Implementing a Custom GitHub Action for Caching
To further streamline this process and make our caching mechanism reusable across projects, we propose creating a custom GitHub Action. This action would encapsulate the logic of our caching scripts, making it easily shareable and maintainable. Here’s how you can create such an action:
Create a New Repository for Your Action: This repository will host the action code. For clarity, let’s call it custom-cache-action.
Develop Your Action: Inside this repository, create a directory structure that includes:
- A Dockerfile that specifies the environment for running your caching scripts.

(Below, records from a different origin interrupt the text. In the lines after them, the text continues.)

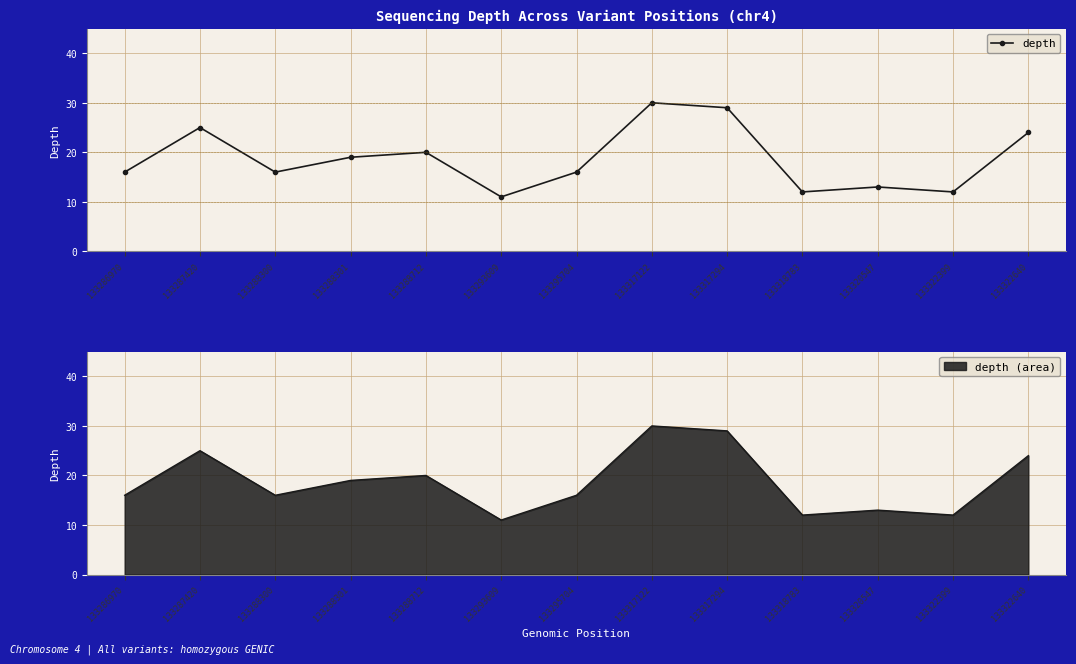

Is it true that the value at 133322640 is 24?

True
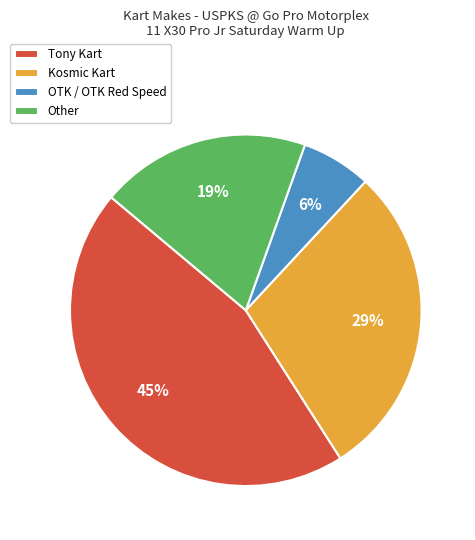

How many segments does this pie chart have?

4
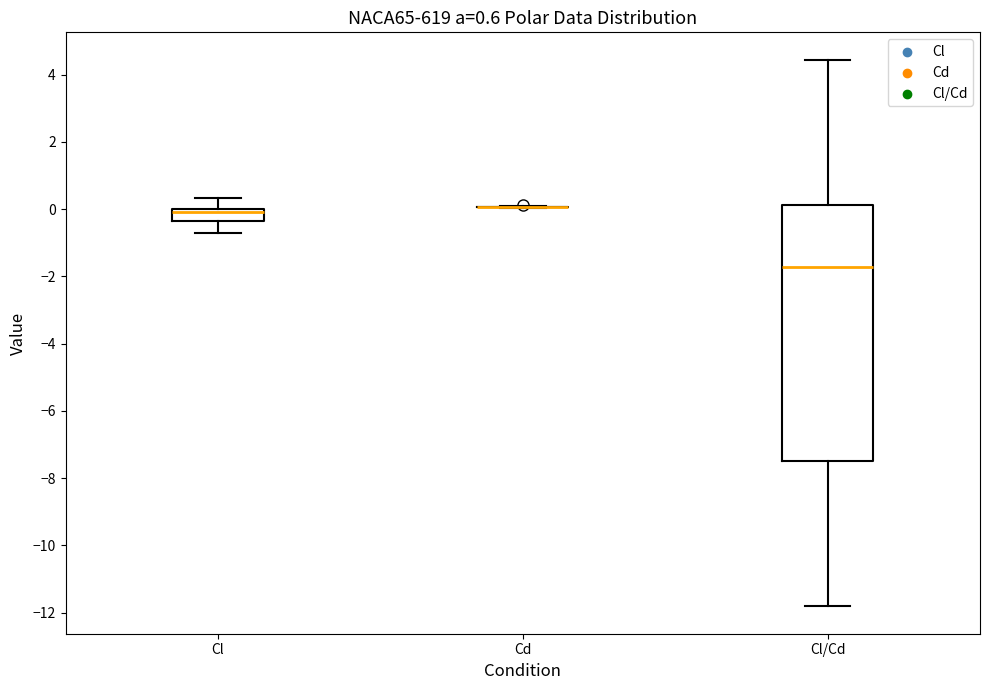

Comparing the boxes themselves (not the whiskers), which one is the tallest?

Cl/Cd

- The action.yml file, which defines the inputs, outputs, and main entry point for your action.
- Your caching scripts (cache_hit.sh and cache_miss.sh), modified as necessary to be parameterized based on action inputs.

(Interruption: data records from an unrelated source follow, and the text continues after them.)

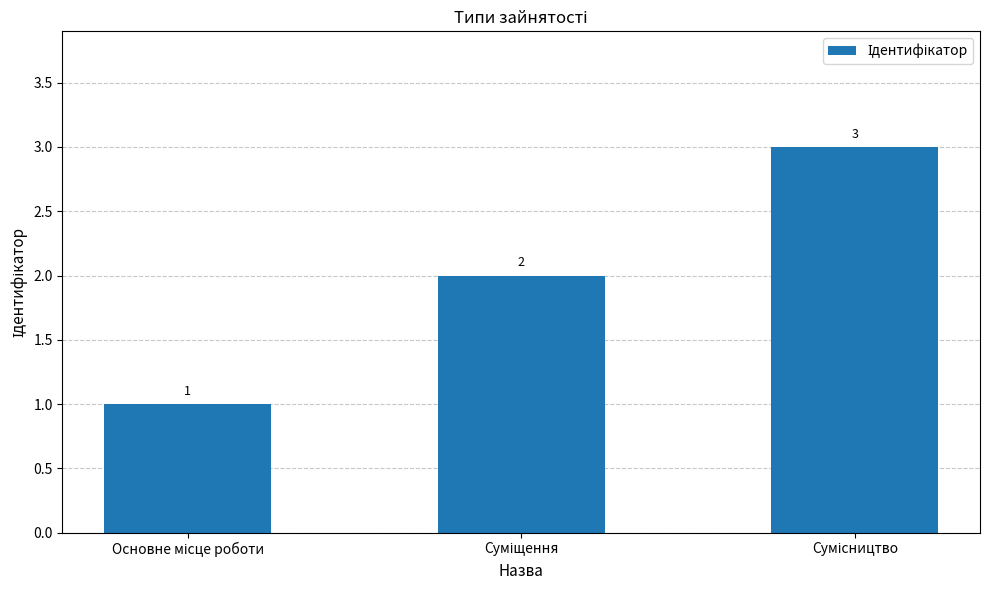

How many values are between 1 and 3?

3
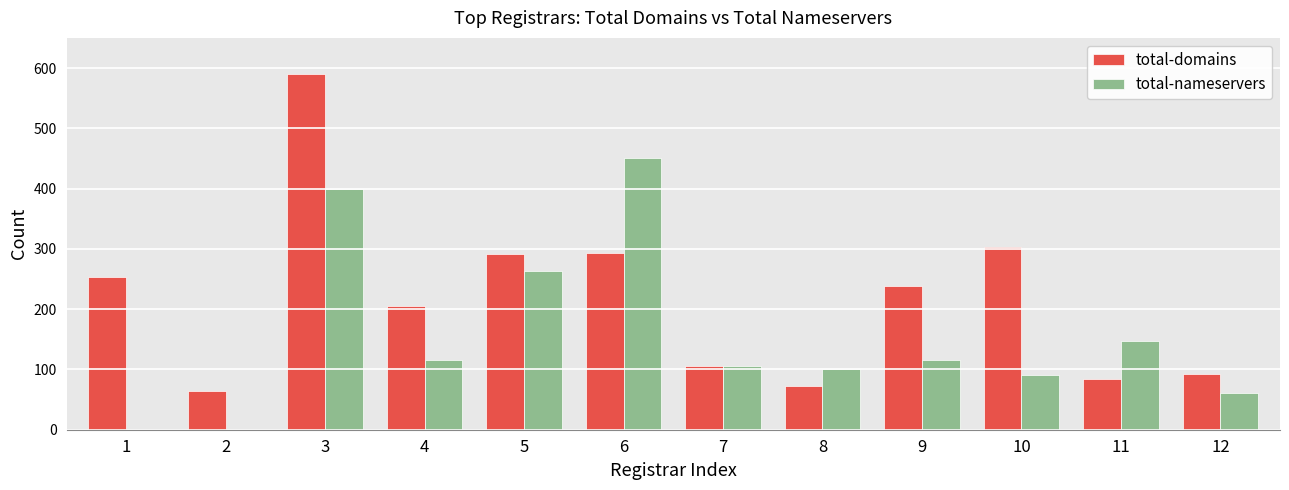

Between 1 and 6, which series saw the biggest shift?

total-nameservers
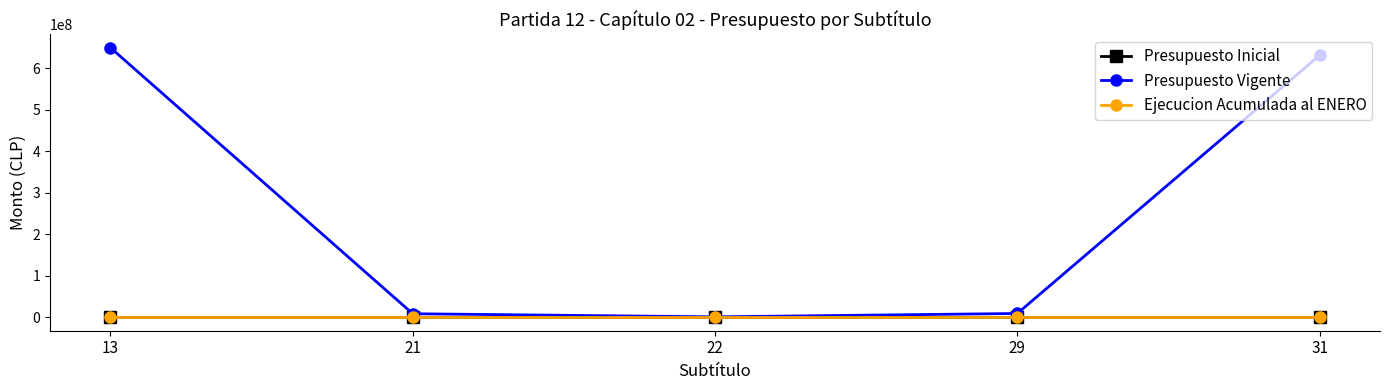

The value of Presupuesto Vigente at 21 is 12479328. True or false?

False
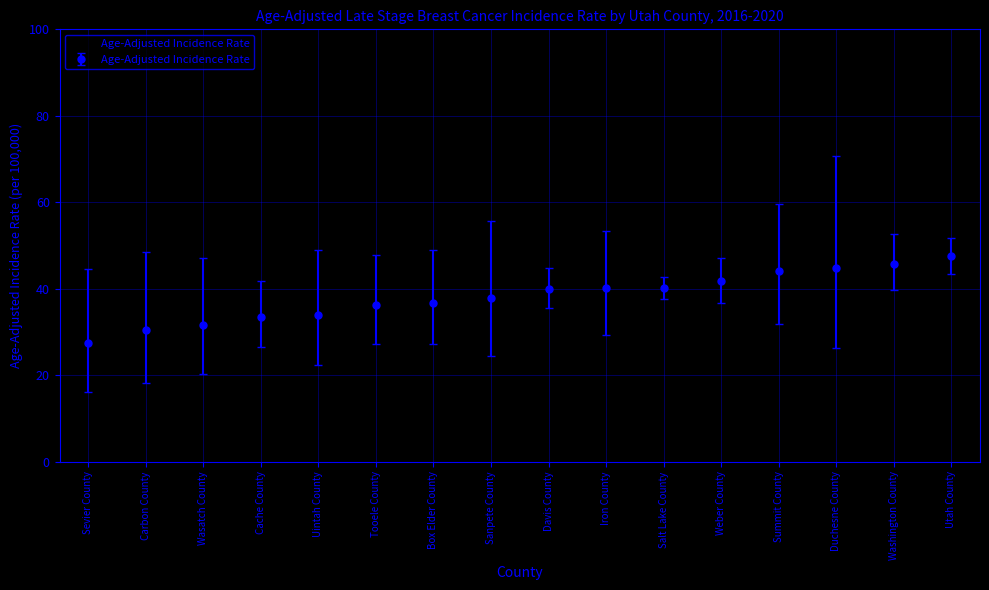

Between Tooele County and Iron County, which is larger?

Iron County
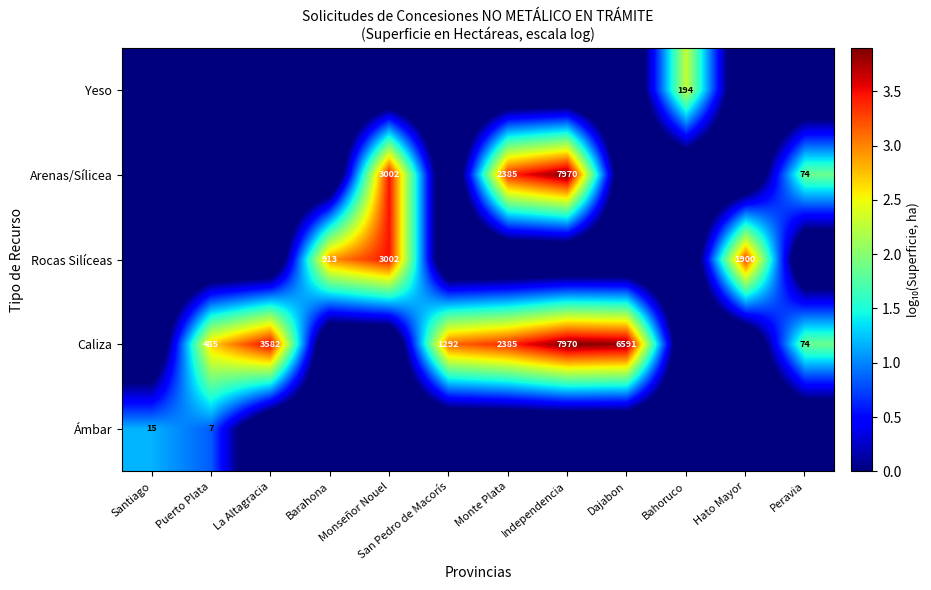

Is it true that Caliza equals 2121 at Independencia?

False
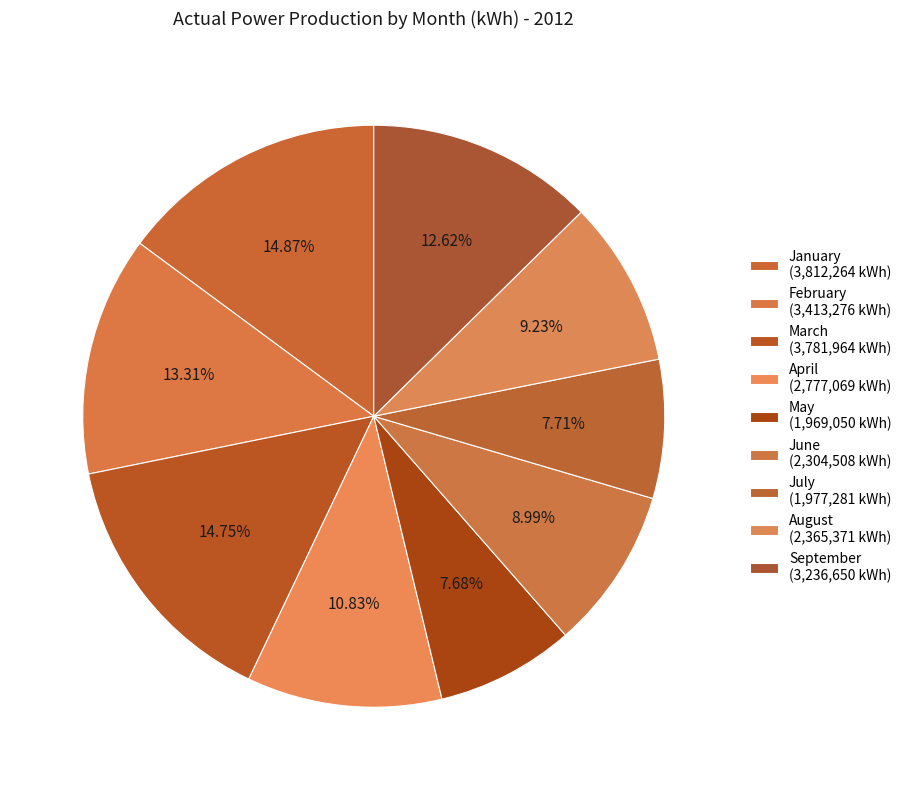

To the nearest percent, what is the difference between the largest and smallest slice percentages?

7%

Define Inputs and Outputs: In action.yml
, define the necessary inputs (e.g., pom.xml
path, S3 bucket
name) and outputs (e.g., cache hit status).
Your action should now be ready to be used across your organization’s repositories.
Integrate the Custom Action into Your Workflows: Replace the manual cache handling steps in your GitHub Actions workflows with your new custom action, passing the necessary parameters.
In Conclusion
Caching in CI doesn’t have to be a chore. With a bit of creativity and our inner MacGyver we can make our pipelines faster, more efficient, and less costly. It’s all about using the tools AWS gives us, like ECR for Docker image caching, and being clever with how we manage our dependencies with S3. Happy building, everyone!